**What the task requires:**
The records below are to be written out exactly, with every picture omitted.

(Spatial grounding data)
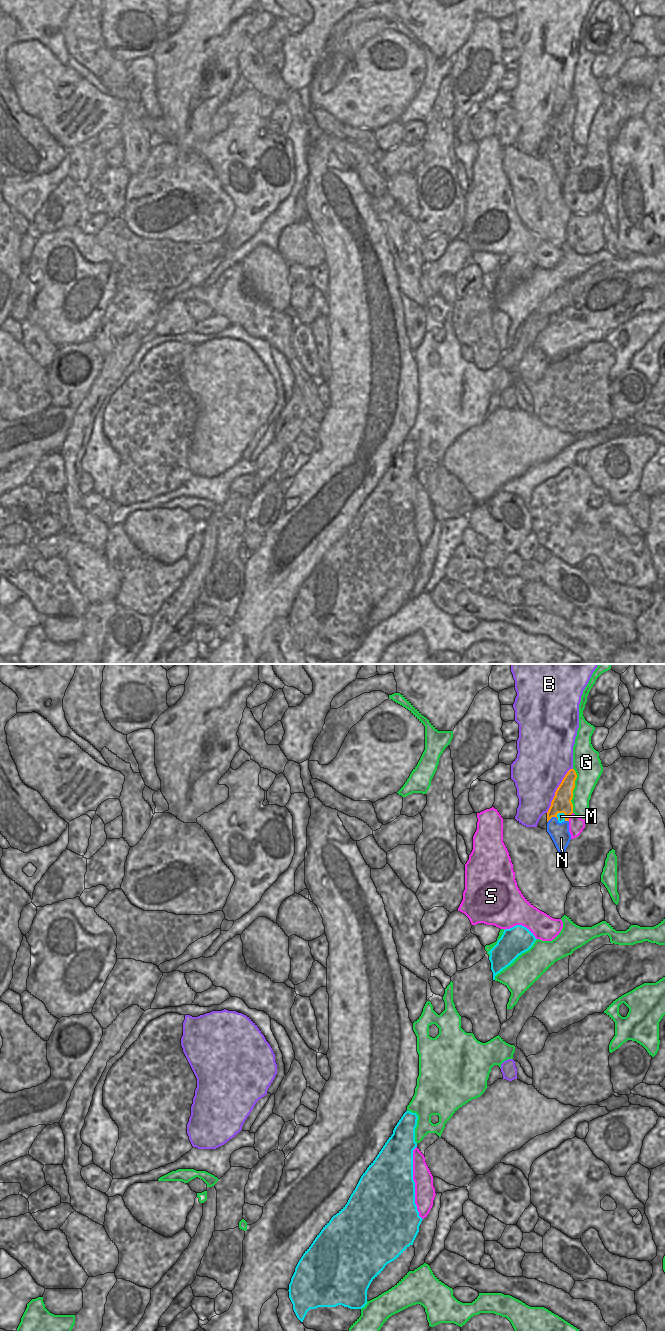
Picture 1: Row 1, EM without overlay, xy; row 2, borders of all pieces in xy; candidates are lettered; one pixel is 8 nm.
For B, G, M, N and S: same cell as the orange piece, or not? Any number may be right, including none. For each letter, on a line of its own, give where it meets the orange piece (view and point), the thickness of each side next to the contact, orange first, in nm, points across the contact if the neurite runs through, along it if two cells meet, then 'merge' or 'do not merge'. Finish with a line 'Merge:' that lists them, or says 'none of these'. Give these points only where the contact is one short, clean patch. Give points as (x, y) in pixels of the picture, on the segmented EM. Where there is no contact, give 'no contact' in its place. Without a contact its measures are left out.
B: xy (556, 790) | 160/420 nm | do not merge
G: xy (573, 789) | 160/220 nm | do not merge
M: xy (563, 812) | 160/60 nm | along xy (556, 814), (563, 813), (565, 820) | do not merge
N: xy (552, 816) | 160/160 nm | across xy (561, 803), (552, 816), (553, 826), (559, 832) | merge
S: xy (569, 815) | 160/130 nm | along xy (572, 812), (568, 820) | do not merge
Merge: N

**Task solution:**
Picture 1: Row 1, EM without overlay, xy; row 2, borders of all pieces in xy; candidates are lettered; one pixel is 8 nm.
For B, G, M, N and S: same cell as the orange piece, or not? Any number may be right, including none. For each letter, on a line of its own, give where it meets the orange piece (view and point), the thickness of each side next to the contact, orange first, in nm, points across the contact if the neurite runs through, along it if two cells meet, then 'merge' or 'do not merge'. Finish with a line 'Merge:' that lists them, or says 'none of these'. Give these points only where the contact is one short, clean patch. Give points as (x, y) in pixels of the picture, on the segmented EM. Where there is no contact, give 'no contact' in its place. Without a contact its measures are left out.
B: xy (556, 790) | 160/420 nm | do not merge
G: xy (573, 789) | 160/220 nm | do not merge
M: xy (563, 812) | 160/60 nm | along xy (556, 814), (563, 813), (565, 820) | do not merge
N: xy (552, 816) | 160/160 nm | across xy (561, 803), (552, 816), (553, 826), (559, 832) | merge
S: xy (569, 815) | 160/130 nm | along xy (572, 812), (568, 820) | do not merge
Merge: N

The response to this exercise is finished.